#### Work request:
In the records below, begin at the line containing "Rendered at 1275 by 1650 pixels." and end at the line containing "List each element's"; quote every line in that span exactly, including both boundary lines, and no others.

#### Input records:

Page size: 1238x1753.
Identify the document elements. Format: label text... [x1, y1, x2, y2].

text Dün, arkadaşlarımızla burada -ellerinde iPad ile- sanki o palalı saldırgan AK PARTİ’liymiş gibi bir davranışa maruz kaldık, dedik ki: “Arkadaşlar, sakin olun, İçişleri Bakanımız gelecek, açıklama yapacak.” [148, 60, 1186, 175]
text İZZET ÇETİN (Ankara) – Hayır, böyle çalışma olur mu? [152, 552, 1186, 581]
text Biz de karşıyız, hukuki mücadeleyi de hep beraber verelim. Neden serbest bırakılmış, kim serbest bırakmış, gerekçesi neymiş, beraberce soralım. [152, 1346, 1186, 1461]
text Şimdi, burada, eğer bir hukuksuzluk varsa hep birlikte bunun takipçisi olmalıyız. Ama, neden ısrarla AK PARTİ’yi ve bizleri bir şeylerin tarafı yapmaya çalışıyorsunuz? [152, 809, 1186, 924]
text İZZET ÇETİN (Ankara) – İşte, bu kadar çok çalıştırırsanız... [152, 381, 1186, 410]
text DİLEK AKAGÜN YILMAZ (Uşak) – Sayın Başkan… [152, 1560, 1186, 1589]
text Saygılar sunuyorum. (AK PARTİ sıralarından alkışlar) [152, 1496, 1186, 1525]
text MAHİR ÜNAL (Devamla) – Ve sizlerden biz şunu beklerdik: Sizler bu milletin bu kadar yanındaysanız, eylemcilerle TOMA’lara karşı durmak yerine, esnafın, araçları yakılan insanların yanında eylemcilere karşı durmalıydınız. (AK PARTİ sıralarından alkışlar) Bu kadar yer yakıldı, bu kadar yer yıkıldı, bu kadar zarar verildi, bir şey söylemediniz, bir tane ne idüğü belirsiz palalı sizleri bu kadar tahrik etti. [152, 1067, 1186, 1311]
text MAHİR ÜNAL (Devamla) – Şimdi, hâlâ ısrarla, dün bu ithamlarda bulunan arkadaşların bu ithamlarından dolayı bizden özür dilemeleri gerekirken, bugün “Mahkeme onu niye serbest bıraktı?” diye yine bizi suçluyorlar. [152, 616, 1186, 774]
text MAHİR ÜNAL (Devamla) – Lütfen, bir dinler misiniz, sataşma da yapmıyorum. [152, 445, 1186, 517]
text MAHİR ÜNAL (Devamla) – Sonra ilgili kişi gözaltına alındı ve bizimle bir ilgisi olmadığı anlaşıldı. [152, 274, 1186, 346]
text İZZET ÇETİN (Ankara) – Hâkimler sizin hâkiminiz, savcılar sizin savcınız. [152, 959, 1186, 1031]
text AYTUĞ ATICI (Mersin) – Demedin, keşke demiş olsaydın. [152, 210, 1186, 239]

---

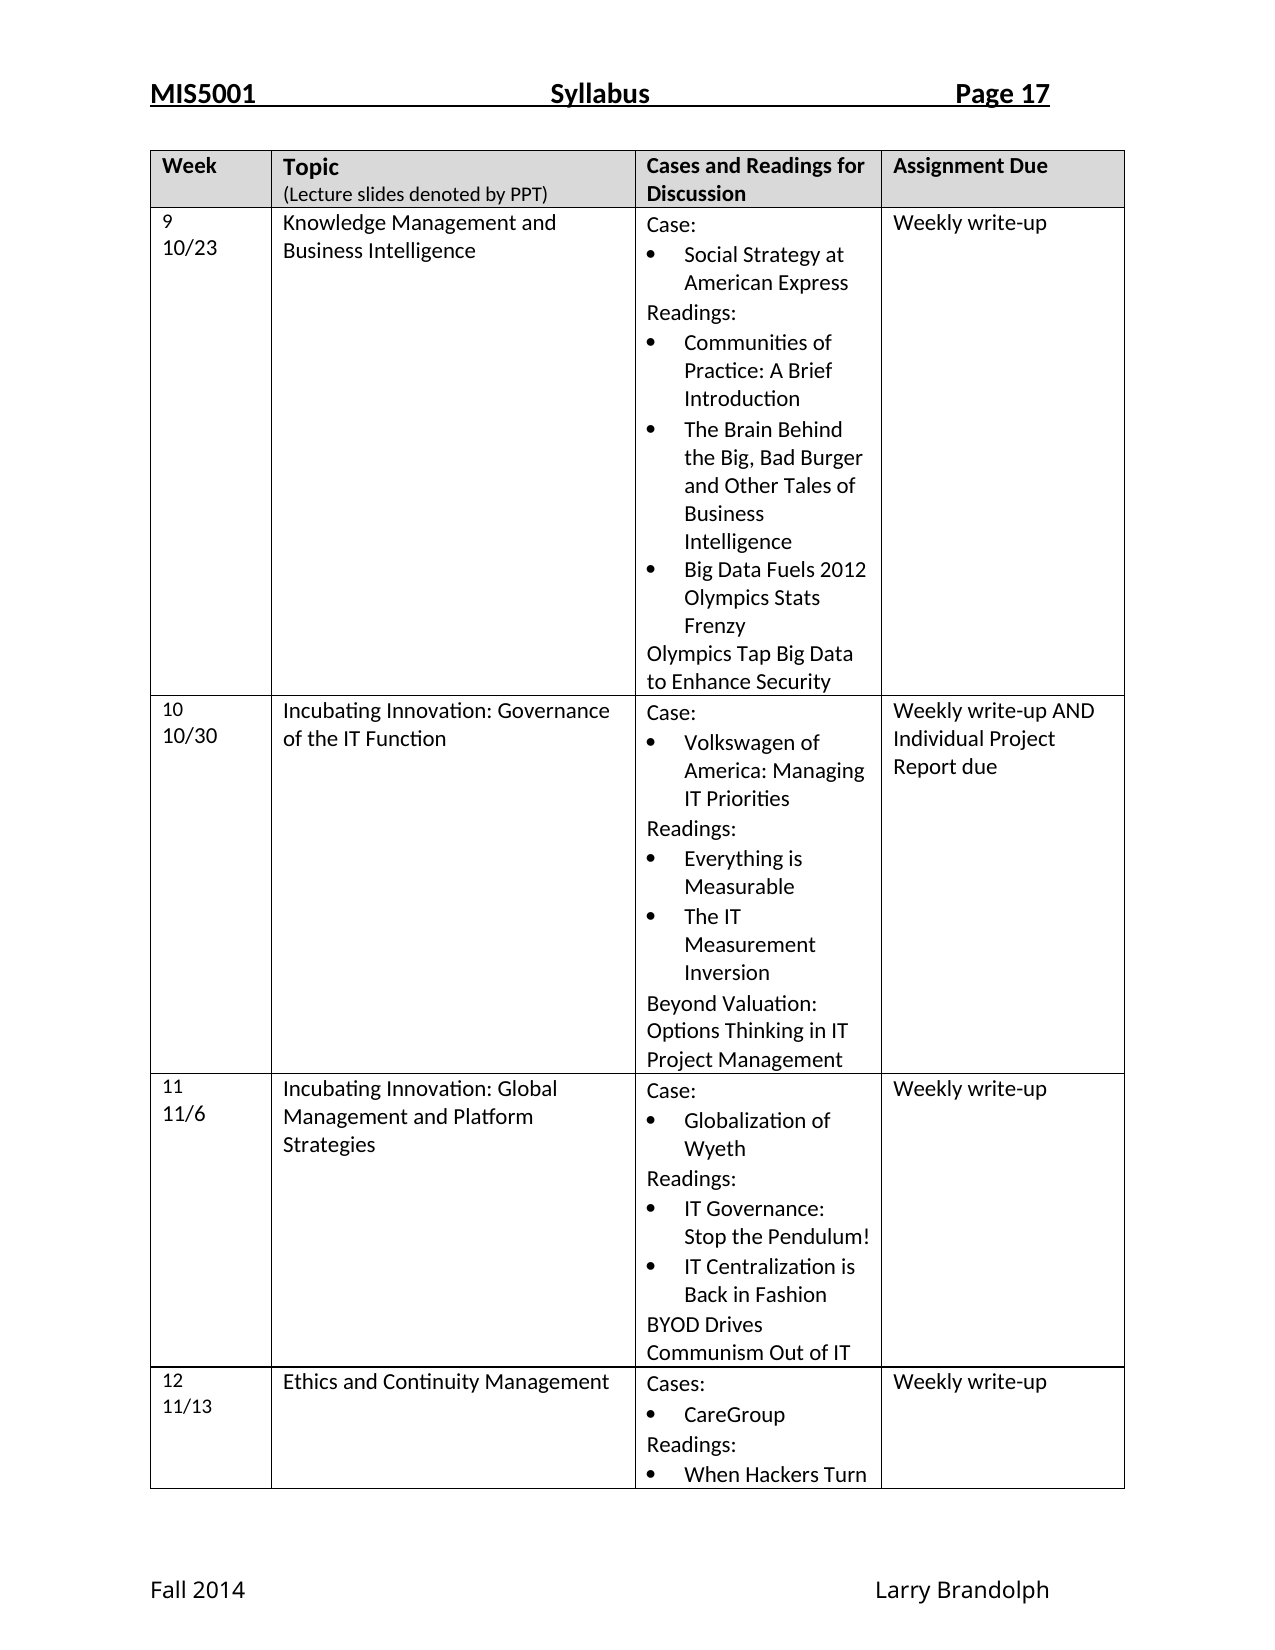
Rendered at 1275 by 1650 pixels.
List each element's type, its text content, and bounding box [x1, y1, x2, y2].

#### Answer for this exercise:
Rendered at 1275 by 1650 pixels.
List each element's type, its text content, and bounding box [x1, y1, x2, y2].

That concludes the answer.